If you want to compare L4S to SCE, do it properly.

Look at the big picture.  How many existing, RFC-compliant networks does each proposal break?  How many of the ones that do break are RFC-ignorant to begin with?  How severe is the breakage; does it violate the principle of effective congestion control, or merely degrade gracefully to a more basic level of functionality?

Look at the data produced by both sides, not just one, and question why one set appears to contradict the other set.  Is there a difference in the focus of each set of tests?  Are they looking for the optimistic scenario, as desired for marketing, or for the pessimistic scenario, as required for real engineering?

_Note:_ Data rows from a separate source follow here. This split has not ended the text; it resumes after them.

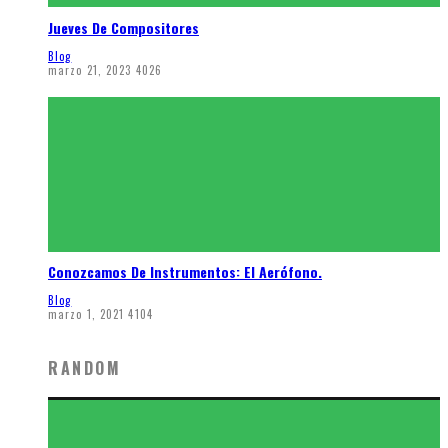
Jueves De Compositores
Blog
marzo 21, 2023
4026
Conozcamos De Instrumentos: El Aerófono.
Blog
marzo 1, 2021
4104
RANDOM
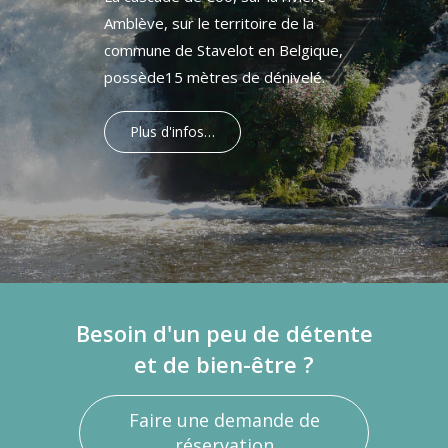
Amblève, sur le territoire de la
commune de Stavelot en Belgique,
possède15 mètres de dénivelé.
Plus d'infos…
Besoin d'un peu de détente
et de bien-être ?
Faire une demande de
réservation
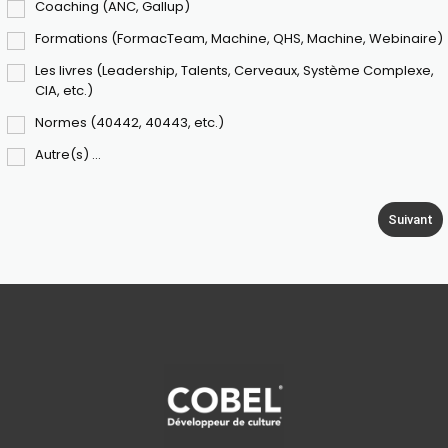
Coaching (ANC, Gallup)
Formations (FormacTeam, Machine, QHS, Machine, Webinaire)
Les livres (Leadership, Talents, Cerveaux, Système Complexe,
CIA, etc.)
Normes (40442, 40443, etc.)
Autre(s) ...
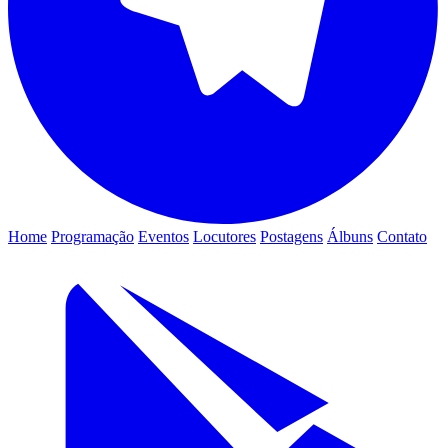
Home
Programação
Eventos
Locutores
Postagens
Álbuns
Contato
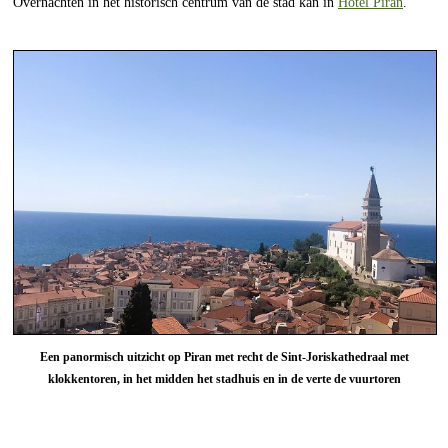
Overnachten in het historisch centrum van de stad kan in
Hotel Piran
.
Een panormisch uitzicht op Piran met recht de Sint-Joriskathedraal met
klokkentoren, in het midden het stadhuis en in de verte de vuurtoren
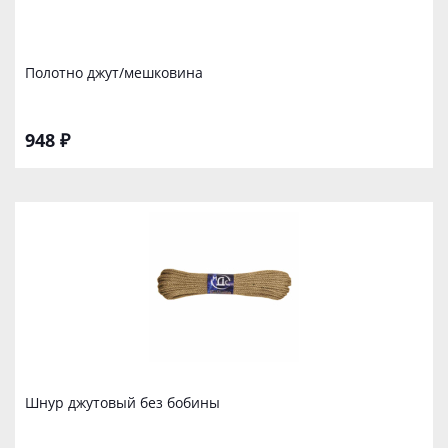
Полотно джут/мешковина
948 ₽
Шнур джутoвый без бобины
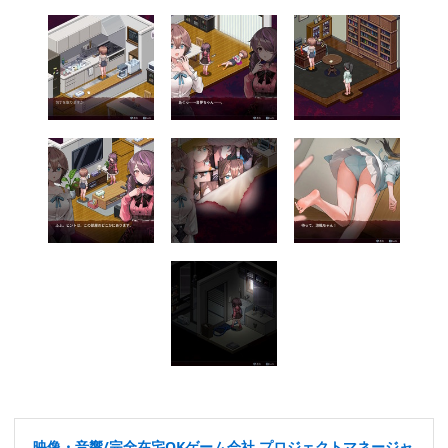
映像・音響/完全在宅OKゲーム会社 プロジェクトマネージャ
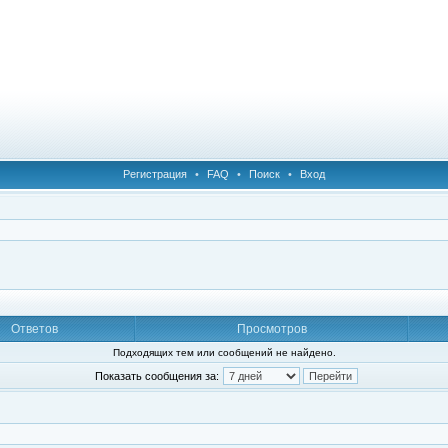
Регистрация
•
FAQ
•
Поиск
•
Вход
Ответов
Просмотров
Подходящих тем или сообщений не найдено.
Показать сообщения за:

Look at the arguments being presented.  Do they invoke appeals to authority, or fall into the sunk cost fallacy?  Or are they trying desperately to function as a meritocracy in an environment that seems strangely hostile to that concept?

>> How does it behave for L4S, without changing the datacentre hardware?
> 
> I think for the L4S case, the point is that the sender would mark the
> packets as ECT(1), even shallow queues in the datacenter switch would
> be marked as CE, the receiver would reflect the CE information, and
> the sender would see the CE but would know that the queue might well
> be shallow, so would not necessarily cut its cwnd by 50% (Reno) or 30%
> (CUBIC), until/unless the CE marks were sustained/prevalent.

So basically, from your perspective, it's fine to discard the existing ECN deployment in favour of making everything run DCTCP.  You will ignore all requests to negotiate RFC-3168, and only respond affirmatively to AccECN.  Welcome to the brave new world of L4S.  Safe as helicopters.  I'm *so* glad I'm a Beta.

What do you do about all those flows which, denied the chance to run ECN, have fallen back to packet loss as a congestion signal?  You still have the same problem of coping with their AIMD behaviour, and their application latency is increased by approximately one RTT every time they have to retransmit one of those lost packets.  So much for the L4S promise of "ultra low latency for everyone".

And what of everyone else who is already running, or thinking about deploying, AQMs and RFC-3168 ECN?  L4S throws a huge spanner into those works, which have taken twenty years to get moving to any appreciable degree.  Personally, I think the tipping point has been the development of AQM algorithms that are correctly configurable by mere mortals - a state of affairs to which I have contributed several years of my time.

There will be plenty of people who deliberately disable L4S support because their own network interacts badly with it - including everyone connecting over wifi.  I wonder what percentage of ordinary consumers even know what an Ethernet cable is?  SCE still offers reasonable performance to those users, and I'd be perfectly happy if they carried on using plain old ECN.  Any AQM at all is an improvement over a dumb, two-second-deep FIFO.

L4S still has too many problems - fundamental ones to which no robust solution has even been outlined - to commit the last ECN codepoint to.  I will freely admit that SCE also still needs work, but in some areas we are clearly ahead, and we make an effort to avoid over-promising.  We've had one year to get this far.  Given another year, what can we achieve?